If you want to avoid modifying your SQL queries but still want to have clean code (which means that your code stay maintainable), you may design the solution using wrappers. That is, by using a small set of classes wrapping existing ones, you may achieve what you want seamlessly for the rest of the application which will still think it is working with real DataSource, Connection and Statement.
1 - implement a StatementWrapper or PreparedStatementWrapper class, depending what your application already uses. Those classes are wrappers around normal Statement or PreparedStatement instances. They are implemented simply as using the inner statement as a delegate which does all the work, except when this is a QUERY statement (Statement.executeQuery() method). Only in that precise situation, the wrapper surrounds the query by the two following strings : "SELECT * FROM (" and ") WHERE ROWNUM < "+maxRowLimit. For basic code wrapper code, see how it looks for the DataSourceWrapper below.

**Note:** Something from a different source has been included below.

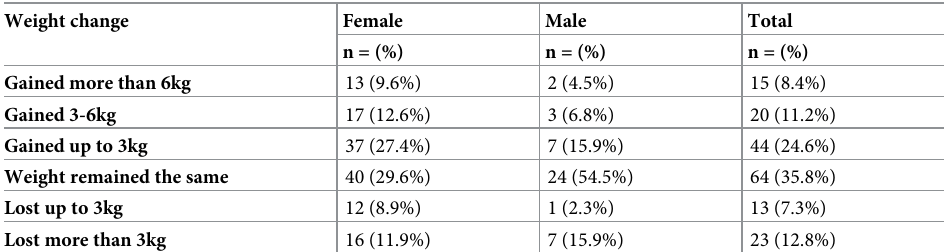
Table 1. Changes in weight reported since the start of COVID-19 restrictions. Weight change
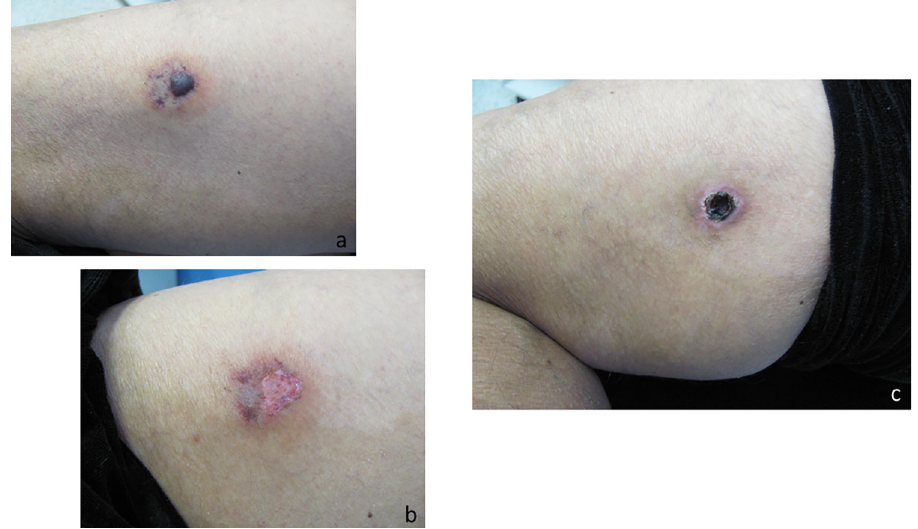
Fig 4. Evolution of a cutaneous lesion after a Loxosceles sp. bite. (a) marbled macula with blister, 7 days after the bite; (b) cutaneous lesion with a ruptured blister, 12 days after the bite; (c) eschar, 32 days after the bite.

2 - write one more wrapper : ConnectionWrapper which wraps a Connection which returns StatementWrapper in createStatement() and PreparedStatementWrapper in prepareStatement(). Those are the previously coded classes taking ConnectionWrapper's delegateConnection.createStatement()/prepareStatement() as construction arguments.
3 - repeat the step with a DataSourceWrapper. Here is a simple code example.
public class DataSourceWrapper implements DataSource
{
private DataSource mDelegate;
public DataSourceWrapper( DataSource delegate )
{
if( delegate == null ) { throw new NullPointerException( "Delegate cannot be null" );
mDelegate = delegate;
}
public Connection getConnection(String username, String password)
{
return new ConnectionWrapper( mDelegate.getConnection( username, password ) );
}
public Connection getConnection()
{
... <same as getConnection(String, String)> ...
}
}
4 - Finally, use that DataSourceWrapper as your application's DataSource. If you're using JNDI (NamingContext), this change should be trivial.
Coding all this is quick and very straightforward, especially if you're using smart IDE like Eclipse or IntelliJ which will implement the delegating methods automagically.
If you know you will be dealing with only one table, then define a view with rownum in the where statement to limit the number of rows. In this way, the number of rows is controlled at the DB and does not need to be specified as part of any query from a client application. If you want to change the number of rows returned, then redefine the view prior to executing query.
A more dynamic method would be to develop a procedure and pass in a number of rows, and have the procedure return a ref_cursor to your client. This would have the advantage of avoiding hard parsing on the DB, and increase performance.
Ok, a code change it'll have to be then.
The scenario is limiting an adhoc reporting tool so that the end user doesnt pull back too many records and generate a report which is unusable.
We already use oracle cost based resource management.
Take a look at this page with a description of limiting how much is sucked into the Java App at a time. As another post points out, the DB will still pull all of the data, this is more for controlling network use, and memory on the Java side.